At the same time, the films subvert their maker's authority, as well as anyone else's, and usually do so with a sense of humor. Debates about whether humans control their destinies often turn into images of animals like cats and mice, playing upon how rational creatures are also creatures of instinct. In Mon oncle d'Amérique (1980), the real-life scientist Henri Laborit demonstrates how the behavior of mice predicts our own while scripted scenes unfold of three “case studies” growing up in French society. Laughter comes out of moments in which the people behave like their creature counterparts, as well as out of ones in which they act against expectations.
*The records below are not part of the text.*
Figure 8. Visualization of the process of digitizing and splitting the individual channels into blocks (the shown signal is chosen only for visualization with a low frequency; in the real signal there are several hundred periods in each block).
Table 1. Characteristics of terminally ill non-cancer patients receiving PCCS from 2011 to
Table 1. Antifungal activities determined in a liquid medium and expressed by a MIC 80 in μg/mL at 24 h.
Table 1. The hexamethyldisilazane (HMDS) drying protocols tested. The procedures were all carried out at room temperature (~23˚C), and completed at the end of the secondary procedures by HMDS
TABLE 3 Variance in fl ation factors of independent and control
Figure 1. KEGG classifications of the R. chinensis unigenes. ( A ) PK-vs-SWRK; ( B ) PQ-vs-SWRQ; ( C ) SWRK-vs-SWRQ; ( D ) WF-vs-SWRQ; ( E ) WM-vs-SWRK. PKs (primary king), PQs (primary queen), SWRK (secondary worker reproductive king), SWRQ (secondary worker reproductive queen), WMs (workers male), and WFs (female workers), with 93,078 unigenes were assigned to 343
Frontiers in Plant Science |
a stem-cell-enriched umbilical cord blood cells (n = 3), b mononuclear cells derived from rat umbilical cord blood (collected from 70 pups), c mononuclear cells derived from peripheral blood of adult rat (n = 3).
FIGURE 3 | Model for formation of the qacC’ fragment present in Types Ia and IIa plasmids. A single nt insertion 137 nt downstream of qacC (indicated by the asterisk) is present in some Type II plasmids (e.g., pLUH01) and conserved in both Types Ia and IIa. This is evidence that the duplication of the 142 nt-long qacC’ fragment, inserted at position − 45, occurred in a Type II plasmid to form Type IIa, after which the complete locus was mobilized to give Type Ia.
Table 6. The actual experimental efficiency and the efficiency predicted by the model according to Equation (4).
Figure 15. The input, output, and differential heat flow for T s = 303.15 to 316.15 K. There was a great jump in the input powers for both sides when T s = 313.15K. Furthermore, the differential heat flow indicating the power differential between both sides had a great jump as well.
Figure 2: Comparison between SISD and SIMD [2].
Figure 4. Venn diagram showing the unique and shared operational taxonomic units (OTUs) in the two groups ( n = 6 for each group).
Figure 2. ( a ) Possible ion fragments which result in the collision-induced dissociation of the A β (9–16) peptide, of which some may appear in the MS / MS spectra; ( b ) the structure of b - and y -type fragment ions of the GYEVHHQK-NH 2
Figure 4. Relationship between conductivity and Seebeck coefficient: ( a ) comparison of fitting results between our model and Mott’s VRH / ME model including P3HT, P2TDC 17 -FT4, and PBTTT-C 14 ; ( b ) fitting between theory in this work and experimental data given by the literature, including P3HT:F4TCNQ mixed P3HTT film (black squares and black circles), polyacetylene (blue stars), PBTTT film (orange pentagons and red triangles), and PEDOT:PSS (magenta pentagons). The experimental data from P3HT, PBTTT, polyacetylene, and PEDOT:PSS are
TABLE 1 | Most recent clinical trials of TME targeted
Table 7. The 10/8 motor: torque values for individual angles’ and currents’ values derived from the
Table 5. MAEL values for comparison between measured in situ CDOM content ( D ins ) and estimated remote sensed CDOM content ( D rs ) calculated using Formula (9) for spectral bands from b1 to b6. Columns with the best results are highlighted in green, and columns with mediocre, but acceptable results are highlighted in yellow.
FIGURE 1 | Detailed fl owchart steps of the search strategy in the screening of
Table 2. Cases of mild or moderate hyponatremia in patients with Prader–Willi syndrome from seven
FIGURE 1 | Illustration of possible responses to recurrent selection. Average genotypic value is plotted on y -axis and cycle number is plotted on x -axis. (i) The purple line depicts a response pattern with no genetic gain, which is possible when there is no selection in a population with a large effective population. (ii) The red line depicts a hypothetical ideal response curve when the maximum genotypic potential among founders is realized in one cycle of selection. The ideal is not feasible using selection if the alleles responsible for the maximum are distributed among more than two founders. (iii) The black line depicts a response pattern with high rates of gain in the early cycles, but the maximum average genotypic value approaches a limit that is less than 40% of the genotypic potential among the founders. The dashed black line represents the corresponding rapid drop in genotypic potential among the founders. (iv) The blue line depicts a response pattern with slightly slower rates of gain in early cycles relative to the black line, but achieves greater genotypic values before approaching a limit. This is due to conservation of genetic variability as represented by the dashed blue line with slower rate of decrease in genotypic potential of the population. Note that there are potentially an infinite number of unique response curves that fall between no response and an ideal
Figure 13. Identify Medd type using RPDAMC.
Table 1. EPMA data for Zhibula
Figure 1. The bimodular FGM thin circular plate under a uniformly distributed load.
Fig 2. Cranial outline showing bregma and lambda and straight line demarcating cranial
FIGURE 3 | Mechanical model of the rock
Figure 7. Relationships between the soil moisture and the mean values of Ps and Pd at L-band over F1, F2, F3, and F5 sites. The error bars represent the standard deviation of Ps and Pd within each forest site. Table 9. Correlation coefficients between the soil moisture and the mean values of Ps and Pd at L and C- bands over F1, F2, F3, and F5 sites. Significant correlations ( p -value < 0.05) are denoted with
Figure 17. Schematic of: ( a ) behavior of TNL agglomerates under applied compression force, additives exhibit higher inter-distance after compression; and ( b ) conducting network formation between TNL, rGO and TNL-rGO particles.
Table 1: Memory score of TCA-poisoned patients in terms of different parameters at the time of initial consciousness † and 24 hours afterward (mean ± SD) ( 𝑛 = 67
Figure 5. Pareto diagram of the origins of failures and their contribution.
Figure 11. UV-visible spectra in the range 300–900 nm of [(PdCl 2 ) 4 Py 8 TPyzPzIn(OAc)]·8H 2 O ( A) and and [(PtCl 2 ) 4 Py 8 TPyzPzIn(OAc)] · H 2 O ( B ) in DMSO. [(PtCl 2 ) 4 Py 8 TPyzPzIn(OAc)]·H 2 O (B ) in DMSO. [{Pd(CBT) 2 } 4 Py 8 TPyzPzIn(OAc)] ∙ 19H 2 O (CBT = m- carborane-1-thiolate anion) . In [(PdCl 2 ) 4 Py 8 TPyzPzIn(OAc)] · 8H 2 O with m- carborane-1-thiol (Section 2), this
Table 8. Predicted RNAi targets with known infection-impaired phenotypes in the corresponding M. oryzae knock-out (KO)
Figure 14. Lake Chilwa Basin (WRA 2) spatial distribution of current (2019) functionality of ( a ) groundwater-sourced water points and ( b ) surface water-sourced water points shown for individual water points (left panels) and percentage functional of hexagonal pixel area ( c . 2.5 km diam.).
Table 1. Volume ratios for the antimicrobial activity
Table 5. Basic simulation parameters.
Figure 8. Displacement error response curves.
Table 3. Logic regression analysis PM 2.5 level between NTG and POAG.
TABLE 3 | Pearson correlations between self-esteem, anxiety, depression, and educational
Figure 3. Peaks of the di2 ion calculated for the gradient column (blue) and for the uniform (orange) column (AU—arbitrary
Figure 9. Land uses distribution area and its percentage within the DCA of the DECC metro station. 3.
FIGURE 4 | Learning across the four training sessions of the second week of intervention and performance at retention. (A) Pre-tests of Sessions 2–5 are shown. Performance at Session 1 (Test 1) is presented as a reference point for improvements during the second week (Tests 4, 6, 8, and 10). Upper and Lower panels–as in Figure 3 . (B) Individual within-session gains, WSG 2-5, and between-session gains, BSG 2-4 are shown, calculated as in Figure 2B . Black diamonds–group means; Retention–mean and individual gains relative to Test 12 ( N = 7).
Resnais's later films employ several of the same actors repeatedly while tracing variations in human behavior. In some cases (such as his four films based on Ayckbourn plays, and his mounting of the 1925 operetta Not on the Lips [2003]), the films are outright adaptations of theater pieces, but even if not, they present people within overtly artificial, theatrical space whose openness calls attention to what cannot be seen.

André Dussollier plays a man struggling to express his growing feelings for a woman played by Azéma during the long, dialogue-driven nighttime scenes of Mélo (1986), while Azéma's character tries to face her burgeoning love for Dussollier's amid the glowing hues of Wild Grass (2009). In Love Unto Death (1984), Azéma plays an earthbound woman who first attempts to resurrect her deceased love (Pierre Arditi) and then commits to following him into the underworld; in You Ain't Seen Nothin' Yet! (2012), Azéma and Arditi essentially reverse their parts within a staging of the myth of Orpheus and Eurydice. They appear as one of several pairs of younger and older actors who assume the roles, delicately suggesting that the thought of love need not age.

Resnais's chief points of reference included show tunes, comic books, and old movies, with which he felt in more direct contact than he did with being an innovator. Shortly after the premiere of Last Year at Marienbad, an interviewer asked Resnais whether he believed that the cinema was dead, alive, or about to be born, to which he replied, “It flows on like a river.”